Cherie Howie is a reporter for the Herald on Sunday.

Cop calls for ban after fatal crash

Unlicensed drivers should not be allowed to own vehicles, says cop

Nazareth Taulagaua
Nazareth Taulagaua

A top police officer is calling for unlicensed drivers to be banned from buying vehicles after a horror motorcycle death last week.

Nazareth Joshua Taulagaua, 28, died a week ago when he smashed his motorcycle into a stone wall in the Auckland suburb of Mt Roskill.

His sister Pearl Andrew said his family would remember him as a humble and caring man who loved them, his job as a furniture mover - and the motorcycle he had owned less than a month.

He would be particularly missed by his five nieces and nephews.

"They were very spoilt by him. They're not doing too well, they're going to miss him terribly."

Taulagaua owned a powerful, 800cc Honda VFR 800F.

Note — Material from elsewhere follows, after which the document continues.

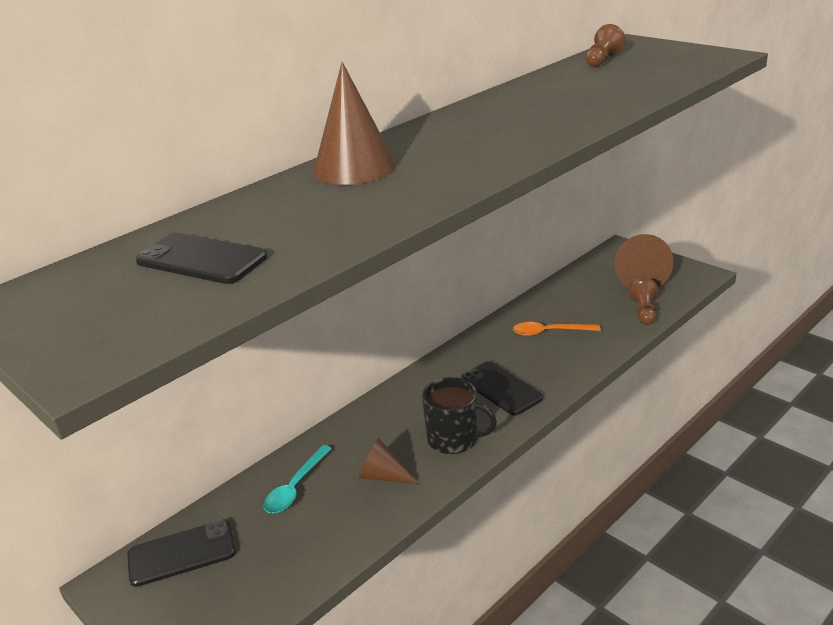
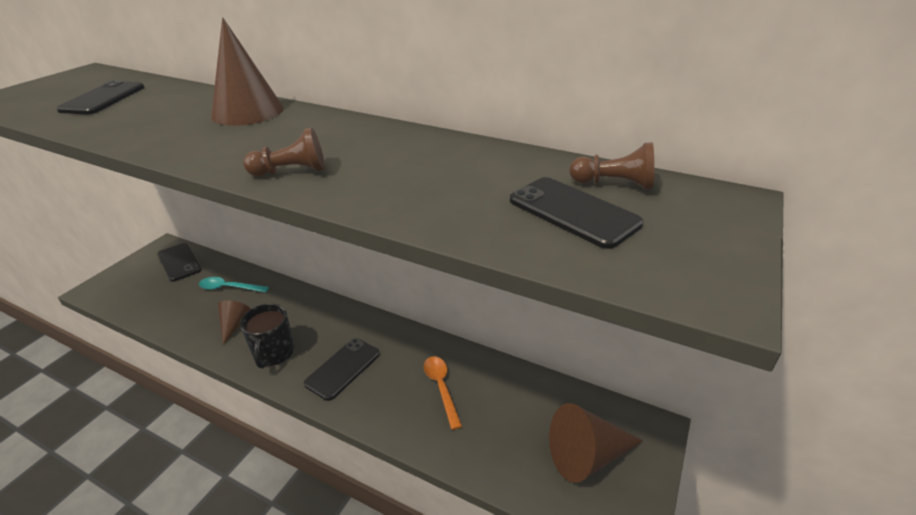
camera: 70 degrees right, 5 degrees up
(635, 71) = (573, 212): none -> black phone
(644, 312) = (505, 469): brown pawn -> brown pawn (291, 171)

Road policing manager for Auckland, Inspector Gavin Macdonald, said speed was a factor but it was also significant Taulagaua did not have a motorcycle licence.

Macdonald said there needed to be a change in the law which let Taulagaua buy a motorcycle 140cc more powerful than he could buy on a learner or restricted licence.

"I suspect there'd be a lot of motorcycle riders who don't have a licence and I don't think you should be able to buy a vehicle, car or motorcycle, if you don't have a licence.

"It means that you don't have the necessary skills on the road. And it's not just about you, but your passengers and other road users.

"A vehicle is good for getting from A to B, but it's also a like a weapon."

Road safety campaigner Clive Matthew-Wilson, who runs the Dog and Lemon Guide for buying cars, said it was a "no-brainer".

"It's like handing people a gun without a firearms licence."

It was becoming a bigger issue because law changes had made licences harder to get and the poor were "bailing out of the system," Matthew-Wilson said.

Ministry of Transport spokesman Brenden Crocker said a law change had been considered.

"The main reason for not recommending legislative change has been because such a requirement could disadvantage people who want to own a car so as to maintain their mobility but may be unable to drive, for example, the elderly or infirm who may get someone else to drive for them.

"Arguably this situation is less applicable to motorcycle ownership, however it is the safety and competence of drivers and riders that is the paramount issue."